[Work instructions] The part to set down runs from the first line of the data below through the line with "add alt tag", inclusive; write it exactly and leave out the pictures.

Records provided Start Marker

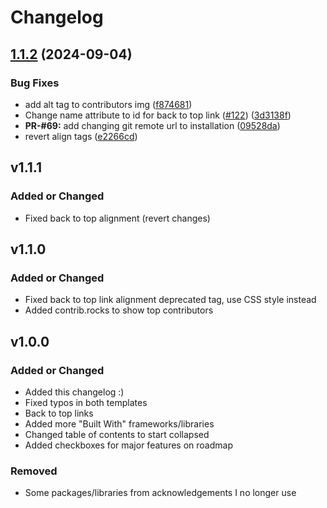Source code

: # Changelog

## [1.1.2](https://github.com/actuarysailor/generic-template/compare/v1.1.1...v1.1.2) (2024-09-04)


### Bug Fixes

* add alt tag to contributors img ([f874681](https://github.com/actuarysailor/generic-template/commit/f874681ebc566728d96e3100cd6683678038ad82))
* Change name attribute to id for back to top link ([#122](https://github.com/actuarysailor/generic-template/issues/122)) ([3d3138f](https://github.com/actuarysailor/generic-template/commit/3d3138fb65eaf42d14db9525ab16644f94686058))
* **PR-#69:** add changing git remote url to installation ([09528da](https://github.com/actuarysailor/generic-template/commit/09528da76ad03c0585b5d80cd73506de96955211))
* revert align tags ([e2266cd](https://github.com/actuarysailor/generic-template/commit/e2266cdf17db9cbc3efaba2a8c22de0b463903de))

## v1.1.1

### Added or Changed
- Fixed back to top alignment (revert changes)


## v1.1.0

### Added or Changed
- Fixed back to top link alignment deprecated tag, use CSS style instead
- Added contrib.rocks to show top contributors


## v1.0.0

### Added or Changed
- Added this changelog :)
- Fixed typos in both templates
- Back to top links
- Added more "Built With" frameworks/libraries
- Changed table of contents to start collapsed
- Added checkboxes for major features on roadmap

### Removed

- Some packages/libraries from acknowledgements I no longer use
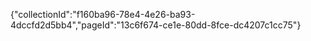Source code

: {"collectionId":"f160ba96-78e4-4e26-ba93-4dccfd2d5bb4","pageId":"13c6f674-ce1e-80dd-8fce-dc4207c1cc75"}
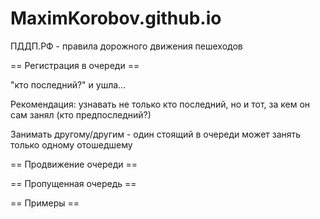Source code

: # MaximKorobov.github.io
ПДДП.РФ - правила дорожного движения пешеходов


== Регистрация в очереди ==


"кто последний?" и ушла...

Рекомендация: узнавать не только кто последний, но и тот, за кем он сам занял (кто предпоследний?)

Занимать другому/другим - один стоящий в очереди может занять только одному отошедшему

== Продвижение очереди ==

== Пропущенная очередь ==

== Примеры ==
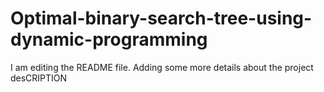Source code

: # Optimal-binary-search-tree-using-dynamic-programming
I am editing the README file. Adding some more details about the project desCRIPTION
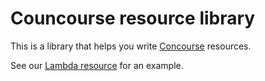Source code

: # Councourse resource library

This is a library that helps you write [Concourse](https://concourse.ci) resources.

See our [Lambda resource](https://github.com/Sydsvenskan/lambda-resource) for an example.
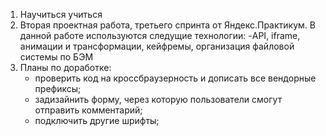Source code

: 1. Научиться учиться
2. Вторая проектная работа, третьего спринта от Яндекс.Практикум. В данной работе используются следущие технологии:
    -API, iframe, анимации и трансформации, кейфремы, организация файловой системы по БЭМ
3. Планы по доработке:
    - проверить код на кроссбраузерность и дописать все вендорные префиксы;
    - задизайнить форму, через которую пользователи смогут отправить комментарий;
    - подключить другие шрифты;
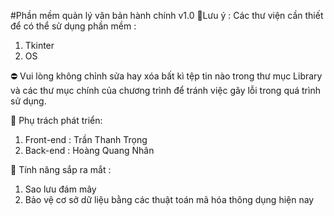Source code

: #Phần mềm quản lý văn bản hành chính v1.0 
📌Lưu ý : 
Các thư viện cần thiết để có thể sử dụng phần mềm : 
1. Tkinter
2. OS

⛔ Vui lòng không chỉnh sửa hay xóa bất kì tệp tin nào trong thư mục Library và các thư mục chính của chương trình để tránh việc gây lỗi trong quá trình sử dụng.

📌 Phụ trách phát triển: 
1. Front-end : Trần Thanh Trọng 
2. Back-end : Hoàng Quang Nhân

📌 Tính năng sắp ra mắt : 
1. Sao lưu đám mây
2. Bảo vệ cơ sở dữ liệu bằng các thuật toán mã hóa thông dụng hiện nay
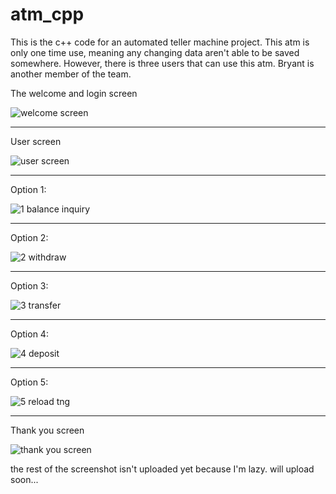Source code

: # atm_cpp
This is the c++ code for an automated teller machine project.
This atm is only one time use, meaning any changing data aren't able to be saved somewhere.
However, there is three users that can use this atm.
Bryant is another member of the team.


The welcome and login screen

![welcome screen](https://user-images.githubusercontent.com/106984547/174469970-2e63015c-f87d-4973-bfbd-0f88614aa2c3.png)

-----------------------------------------------------------------------
User screen

![user screen](https://user-images.githubusercontent.com/106984547/174469978-14e5f0fc-18e3-4154-b5d0-1d7a5b80e998.png)

-----------------------------------------------------------------------
Option 1:

![1  balance inquiry](https://user-images.githubusercontent.com/106984547/174481216-7ec1df55-cba1-491e-be72-8586f70783f2.png)

-----------------------------------------------------------------------
Option 2:

![2  withdraw](https://user-images.githubusercontent.com/106984547/174481231-c84f0b72-03be-407d-9081-6005ad4bddf3.png)

-----------------------------------------------------------------------
Option 3:

![3  transfer](https://user-images.githubusercontent.com/106984547/174481238-8e3e5ee7-e7c4-406a-a0bb-d4d80e7bbada.png)

-----------------------------------------------------------------------

Option 4:

![4  deposit](https://user-images.githubusercontent.com/106984547/174481255-67449c23-9f95-4bcd-9960-fdf477e44231.png)

-----------------------------------------------------------------------
Option 5:

![5  reload tng](https://user-images.githubusercontent.com/106984547/174481280-ff75d933-b2fe-4adc-901b-c4001cb7c83c.png)

-----------------------------------------------------------------------
Thank you screen

![thank you screen](https://user-images.githubusercontent.com/106984547/174469987-fbe8d79b-7894-42c4-88d3-84659edd6046.png)

the rest of the screenshot isn't uploaded yet because I'm lazy.
will upload soon...

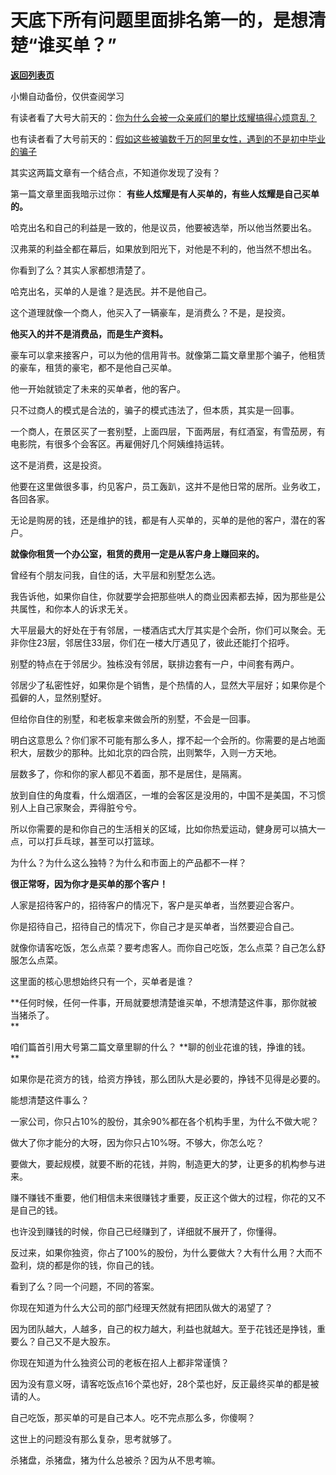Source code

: # 天底下所有问题里面排名第一的，是想清楚“谁买单？”

[**返回列表页**](/gzh/记忆承载3)

小懒自动备份，仅供查阅学习

有读者看了大号大前天的：[你为什么会被一众亲戚们的攀比炫耀搞得心烦意乱？](http://mp.weixin.qq.com/s?__biz=MzU0MjYwNDU2Mw==&mid=2247496420&idx=1&sn=c2324b6c7da7ecc692d61c093aa85120&chksm=fb1a9e98cc6d178ee60ff938347c68ec94d2c8326351218f07abcb5aad7c75bd02fd9f1dada8&scene=21#wechat_redirect)  

  

也有读者看了大号前天的：[假如这些被骗数千万的阿里女性，遇到的不是初中毕业的骗子](http://mp.weixin.qq.com/s?__biz=MzU0MjYwNDU2Mw==&mid=2247496425&idx=1&sn=d5d81ebe376964543b8b2d8ee6607587&chksm=fb1a9e95cc6d1783efc898f4af4b8ac90f09204f87f8ce556d89afa379c64ccb9523a6dbb4b3&scene=21#wechat_redirect)

  

其实这两篇文章有一个结合点，不知道你发现了没有？  

  

第一篇文章里面我暗示过你： **有些人炫耀是有人买单的，有些人炫耀是自己买单的。**  

  

哈克出名和自己的利益是一致的，他是议员，他要被选举，所以他当然要出名。  

  

汉弗莱的利益全都在幕后，如果放到阳光下，对他是不利的，他当然不想出名。

  

你看到了么？其实人家都想清楚了。  

  

哈克出名，买单的人是谁？是选民。并不是他自己。  

  

这个道理就像一个商人，他买入了一辆豪车，是消费么？不是，是投资。

  

 **他买入的并不是消费品，而是生产资料。**

  

豪车可以拿来接客户，可以为他的信用背书。就像第二篇文章里那个骗子，他租赁的豪车，租赁的豪宅，都不是他自己买单。  

  

他一开始就锁定了未来的买单者，他的客户。

  

只不过商人的模式是合法的，骗子的模式违法了，但本质，其实是一回事。

  

一个商人，在景区买了一套别墅，上面四层，下面两层，有红酒室，有雪茄房，有电影院，有很多个会客区。再雇佣好几个阿姨维持运转。  

  

这不是消费，这是投资。

  

他要在这里做很多事，约见客户，员工轰趴，这并不是他日常的居所。业务收工，各回各家。

  

无论是购房的钱，还是维护的钱，都是有人买单的，买单的是他的客户，潜在的客户。

  

 **就像你租赁一个办公室，租赁的费用一定是从客户身上赚回来的。**

  

曾经有个朋友问我，自住的话，大平层和别墅怎么选。  

  

我告诉他，如果你自住，你就要学会把那些哄人的商业因素都去掉，因为那些是公共属性，和你本人的诉求无关。  

  

大平层最大的好处在于有邻居，一楼酒店式大厅其实是个会所，你们可以聚会。无非你住23层，邻居住33层，你们在一楼大厅遇见了，彼此还能打个招呼。  

  

别墅的特点在于邻居少。独栋没有邻居，联排边套有一户，中间套有两户。  

  

邻居少了私密性好，如果你是个销售，是个热情的人，显然大平层好；如果你是个孤僻的人，显然别墅好。  

  

但给你自住的别墅，和老板拿来做会所的别墅，不会是一回事。

  

明白这意思么？你们家不可能有那么多人，撑不起一个会所的。你需要的是占地面积大，层数少的那种。比如北京的四合院，出则繁华，入则一方天地。  

  

层数多了，你和你的家人都见不着面，那不是居住，是隔离。

  

放到自住的角度看，什么烟酒区，一堆的会客区是没用的，中国不是美国，不习惯别人上自己家聚会，弄得脏兮兮。

  

所以你需要的是和你自己的生活相关的区域，比如你热爱运动，健身房可以搞大一点，可以打乒乓球，甚至可以打篮球。

  

为什么？为什么这么独特？为什么和市面上的产品都不一样？

  

 **很正常呀，因为你才是买单的那个客户！**

  

人家是招待客户的，招待客户的情况下，客户是买单者，当然要迎合客户。  

  

你是招待自己，招待自己的情况下，你自己才是买单者，当然要迎合自己。  

  

就像你请客吃饭，怎么点菜？要考虑客人。而你自己吃饭，怎么点菜？自己怎么舒服怎么点菜。  

  

这里面的核心思想始终只有一个，买单者是谁？  

  

 **任何时候，任何一件事，开局就要想清楚谁买单，不想清楚这件事，那你就被当猪杀了。  
**

  

咱们篇首引用大号第二篇文章里聊的什么？ **聊的创业花谁的钱，挣谁的钱。  
**

  

如果你是花资方的钱，给资方挣钱，那么团队大是必要的，挣钱不见得是必要的。

  

能想清楚这件事么？

  

一家公司，你只占10%的股份，其余90%都在各个机构手里，为什么不做大呢？  

  

做大了你才能分的大呀，因为你只占10%呀。不够大，你怎么吃？  

  

要做大，要起规模，就要不断的花钱，并购，制造更大的梦，让更多的机构参与进来。  

  

赚不赚钱不重要，他们相信未来很赚钱才重要，反正这个做大的过程，你花的又不是自己的钱。  

  

也许没到赚钱的时候，你自己已经赚到了，详细就不展开了，你懂得。  

  

反过来，如果你独资，你占了100%的股份，为什么要做大？大有什么用？大而不盈利，烧的都是你的钱，你自己的钱。

  

看到了么？同一个问题，不同的答案。

  

你现在知道为什么大公司的部门经理天然就有把团队做大的渴望了？

  

因为团队越大，人越多，自己的权力越大，利益也就越大。至于花钱还是挣钱，重要么？自己又不是大股东。

  

你现在知道为什么独资公司的老板在招人上都非常谨慎？  

  

因为没有意义呀，请客吃饭点16个菜也好，28个菜也好，反正最终买单的都是被请的人。  

  

自己吃饭，那买单的可是自己本人。吃不完点那么多，你傻啊？

  

这世上的问题没有那么复杂，思考就够了。  

  

杀猪盘，杀猪盘，猪为什么总被杀？因为从不思考嘛。

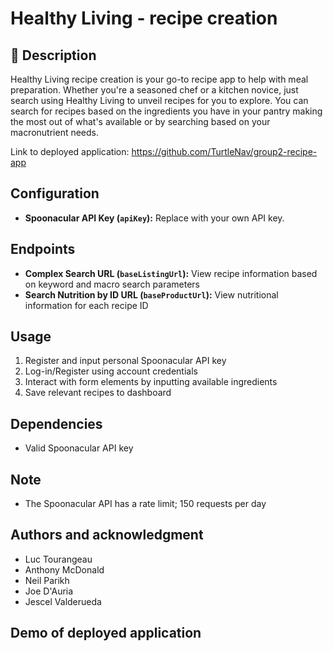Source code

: # Healthy Living - recipe creation

## 📖 Description

Healthy Living recipe creation is your go-to recipe app to help with meal preparation. Whether you're a seasoned chef or a kitchen novice, just search using Healthy Living to unveil recipes for you to explore. You can search for recipes based on the ingredients you have in your pantry making the most out of what's available or by searching based on your macronutrient needs. 


Link to deployed application: https://github.com/TurtleNav/group2-recipe-app

## Configuration


- **Spoonacular API Key (`apiKey`):** Replace with your own API key.


## Endpoints

- **Complex Search URL (`baseListingUrl`):** View recipe information based on keyword and macro search parameters
- **Search Nutrition by ID URL (`baseProductUrl`):** View nutritional information for each recipe ID



## Usage


1. Register and input personal Spoonacular API key
2. Log-in/Register using account credentials
3. Interact with form elements by inputting available ingredients 
4. Save relevant recipes to dashboard

## Dependencies

- Valid Spoonacular API key

## Note

- The Spoonacular API has a rate limit; 150 requests per day


## Authors and acknowledgment

- Luc Tourangeau
- Anthony McDonald
- Neil Parikh
- Joe D'Auria
- Jescel Valderueda

## Demo of deployed application

<!-- ![screen recording](./assets/images/Screen%20Recording.gif) -->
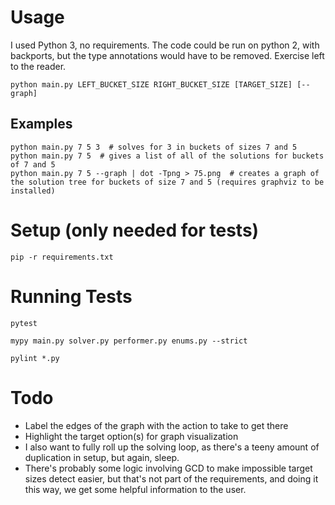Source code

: 
# Usage

I used Python 3, no requirements. The code could be run on python 2, with backports, but the type annotations would have to be removed. Exercise left to the reader.

    python main.py LEFT_BUCKET_SIZE RIGHT_BUCKET_SIZE [TARGET_SIZE] [--graph]

## Examples

    python main.py 7 5 3  # solves for 3 in buckets of sizes 7 and 5
    python main.py 7 5  # gives a list of all of the solutions for buckets of 7 and 5
    python main.py 7 5 --graph | dot -Tpng > 75.png  # creates a graph of the solution tree for buckets of size 7 and 5 (requires graphviz to be installed)

# Setup (only needed for tests)

    pip -r requirements.txt

# Running Tests

    pytest

    mypy main.py solver.py performer.py enums.py --strict

    pylint *.py

# Todo

* Label the edges of the graph with the action to take to get there
* Highlight the target option(s) for graph visualization
* I also want to fully roll up the solving loop, as there's a teeny amount of duplication in setup, but again, sleep.
* There's probably some logic involving GCD to make impossible target sizes detect easier, but that's not part of the requirements, and doing it this way, we get some helpful information to the user.

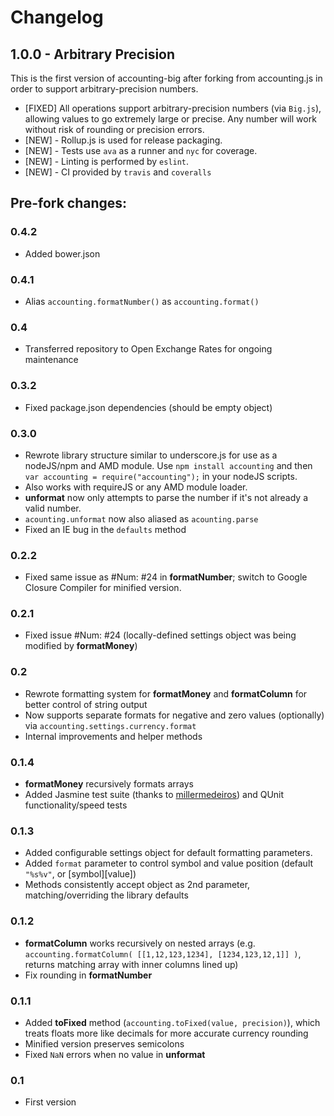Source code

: # Changelog

## 1.0.0 - Arbitrary Precision
This is the first version of accounting-big after forking from accounting.js in order to support arbitrary-precision numbers.

* [FIXED] All operations support arbitrary-precision numbers (via `Big.js`), allowing values to go extremely large or precise.  Any number will work without risk of rounding or precision errors.
* [NEW] - Rollup.js is used for release packaging.
* [NEW] - Tests use `ava` as a runner and `nyc` for coverage.
* [NEW] - Linting is performed by `eslint`.
* [NEW] - CI provided by `travis` and `coveralls`

## Pre-fork changes:

### 0.4.2
* Added bower.json

### 0.4.1
* Alias `accounting.formatNumber()` as `accounting.format()`

### 0.4
* Transferred repository to Open Exchange Rates for ongoing maintenance

### 0.3.2
* Fixed package.json dependencies (should be empty object)

### 0.3.0
* Rewrote library structure similar to underscore.js for use as a nodeJS/npm and AMD module. Use `npm install accounting` and then `var accounting = require("accounting");` in your nodeJS scripts. 
* Also works with requireJS or any AMD module loader.
* **unformat** now only attempts to parse the number if it's not already a valid number. 
* `acounting.unformat` now also aliased as `acounting.parse`
* Fixed an IE bug in the `defaults` method

### 0.2.2
* Fixed same issue as \#Num: #24 in **formatNumber**; switch to Google Closure Compiler for minified version.

### 0.2.1
* Fixed issue \#Num: #24 (locally-defined settings object was being modified by **formatMoney**)

### 0.2
* Rewrote formatting system for **formatMoney** and **formatColumn** for better control of string output
* Now supports separate formats for negative and zero values (optionally) via `accounting.settings.currency.format`
* Internal improvements and helper methods

### 0.1.4
* **formatMoney** recursively formats arrays
* Added Jasmine test suite (thanks to [millermedeiros](https://github.com/millermedeiros)) and QUnit functionality/speed tests

### 0.1.3
* Added configurable settings object for default formatting parameters.
* Added `format` parameter to control symbol and value position (default `"%s%v"`, or [symbol][value])
* Methods consistently accept object as 2nd parameter, matching/overriding the library defaults

### 0.1.2
* **formatColumn** works recursively on nested arrays (e.g. `accounting.formatColumn( [[1,12,123,1234], [1234,123,12,1]] )`, returns matching array with inner columns lined up)
* Fix rounding in **formatNumber**

### 0.1.1
* Added **toFixed** method (`accounting.toFixed(value, precision)`), which treats floats more like decimals for more accurate currency rounding
* Minified version preserves semicolons
* Fixed `NaN` errors when no value in **unformat**

### 0.1
* First version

Records provided End Marker

[Result of this task]
Source code

: # Changelog

## [1.1.2](https://github.com/actuarysailor/generic-template/compare/v1.1.1...v1.1.2) (2024-09-04)


### Bug Fixes

* add alt tag to contributors img ([f874681](https://github.com/actuarysailor/generic-template/commit/f874681ebc566728d96e3100cd6683678038ad82))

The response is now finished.